I love Pittsburgh. Pittsburgh is a city built on grit, hard work and determination. Most of my Pittsburgh friends — whether they live in Pittsburgh or moved away a long time ago but go back as often as possible like I do — are committed to seeing its education systems continue to improve. We want all Pittsburghers to have opportunities for academic and life success that will, in turn, contribute to the city’s great character, strength and advancement.
Those of us who call ourselves Pittsburghers but who live elsewhere may get together to cheer for Penguins goals and Steelers touchdowns, but we bond over a deep love and pride for all things Pittsburgh and all that Pittsburgh has yet to achieve.
In that regard, I am excited by the role Teach for America could play in the city’s efforts to expand opportunities for students.
Teach for America recruits, trains and supports teachers who want to work in under-resourced schools. It was founded more than 20 years ago to pursue the vision that drew me to the organization 14 years ago: One day, all children in this nation will have the opportunity to attain an excellent education. In 48 regions across the country, we’re proud to be working with local educators, families and community members to further this vision.
I became drawn to Teach for America several years after I graduated from Taylor Allderdice High School and moved away from Pittsburgh. At Allderdice I had access to some terrific teachers and an excellent education. Unfortunately, that wasn’t true for all kids; by and large, kids who came from lower-income backgrounds had far fewer opportunities at Allderdice than kids who came from more middle- or upper-income families.
Allderdice opened my eyes to the grave inequities in public education and inspired me to spend my career working to ensure that all children, regardless of income or race, have access to an excellent education. Teach for America was the natural place for me to turn.
In Pittsburgh, Teach for America could help meet the need for teachers in high-demand content areas like math and science and in hard-to-staff schools. Two weeks ago, the outgoing school board approved a three-year contract with Teach for America to provide and support qualified candidates for up to 30 open teaching positions in Pittsburgh Public Schools. It is likely, though, that our contract will be recalled this week and voted on again by the new group of board members.

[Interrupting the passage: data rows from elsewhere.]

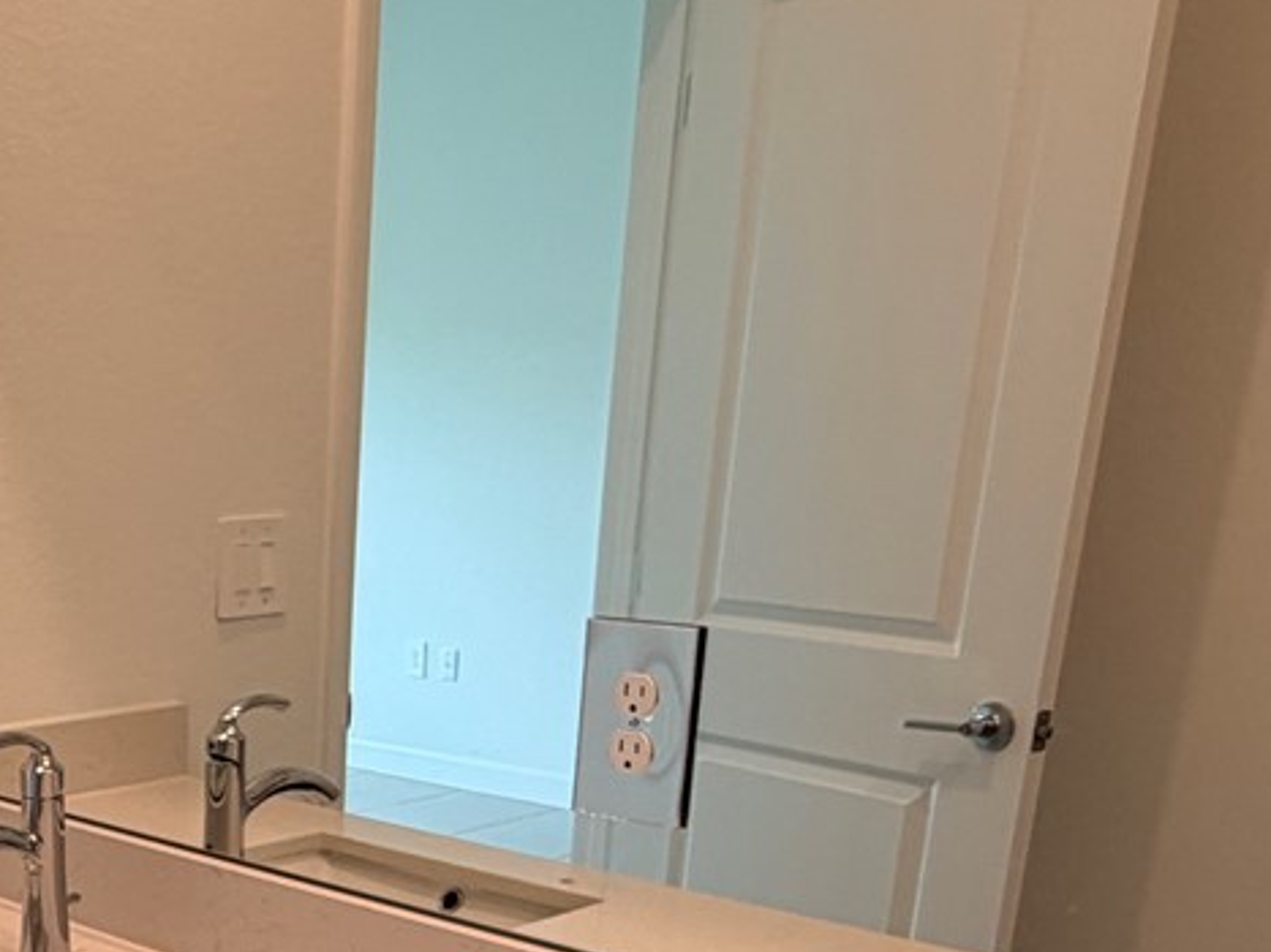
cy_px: 982
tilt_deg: -17.8
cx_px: 65
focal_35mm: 48
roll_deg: -0.1
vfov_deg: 28.2
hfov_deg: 36.5
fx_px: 1762
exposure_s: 1/120
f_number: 2.2
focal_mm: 2.22
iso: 100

In addition to helping PPS meet its projected hiring needs as one source of teaching talent and support, we could help the district meet its goal to diversify the teaching force to better match the diversity of the student body.
Currently, 67 percent of PPS students identify as people of color while only 18 percent of teachers do. This past year, more than 900 applicants to Teach for America indicated that they would like to teach in Pittsburgh, and one-third identified themselves as people of color. I can’t imagine many in Pittsburgh would want to prevent that kind of talent from coming to Pittsburgh!

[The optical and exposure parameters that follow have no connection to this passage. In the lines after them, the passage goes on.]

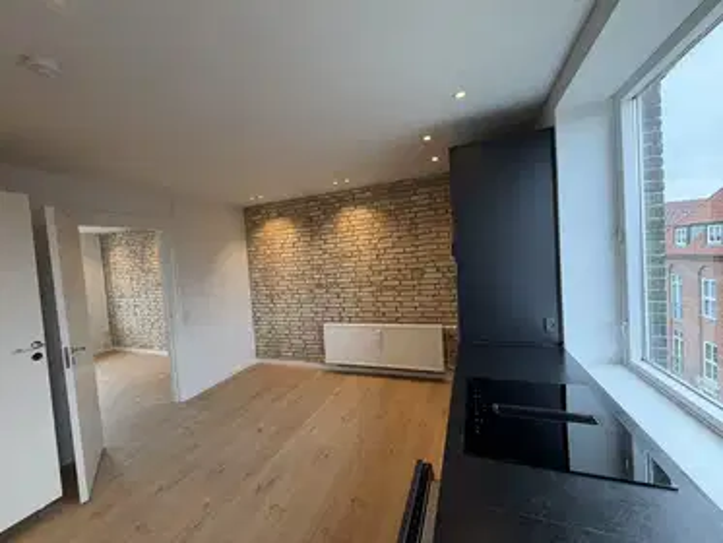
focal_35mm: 14
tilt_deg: -2.9
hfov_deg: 102.0
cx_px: 362
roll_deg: +3.4
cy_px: 272
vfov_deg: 85.7
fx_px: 293
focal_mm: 2.22
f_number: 2.2
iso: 100
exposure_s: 1/100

Teach for America teachers would be considered alongside all other applicants. School and district leaders would determine who is the right fit for each school’s teaching team.
As in every region where we work, Teach for America teachers do not take jobs of current teachers. Our teachers would join the Pittsburgh Federation of Teachers and many would already be members of the community. Thirty of our first-year teachers in 2013 identified Pittsburgh as their hometown. Additionally, more than 120 of our current first- and second-year teachers attended either graduate or undergraduate school in Pittsburgh.

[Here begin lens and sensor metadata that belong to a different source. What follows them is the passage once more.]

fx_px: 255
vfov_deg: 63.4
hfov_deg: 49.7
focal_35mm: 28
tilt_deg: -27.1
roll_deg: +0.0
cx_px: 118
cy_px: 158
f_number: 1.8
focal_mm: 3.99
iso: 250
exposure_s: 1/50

We hope to have our teachers join Pittsburgh classrooms next fall. We are proud to have earned the trust and partnership of Pittsburgh Public Schools and we will work hard to do the same with the new board members, students, families, fellow teachers and community leaders. We are eager to work side by side with the committed educators of Pittsburgh Public Schools and would be honored to serve the students and families of Pittsburgh.
I hope the new board upholds the Teach for America contract to bring in up to 30 teachers and continues the work of partnering to ensure all kids in the district have access to an excellent education. I can’t imagine anything that would make me more proud of the city I love most than to see that partnership blossom.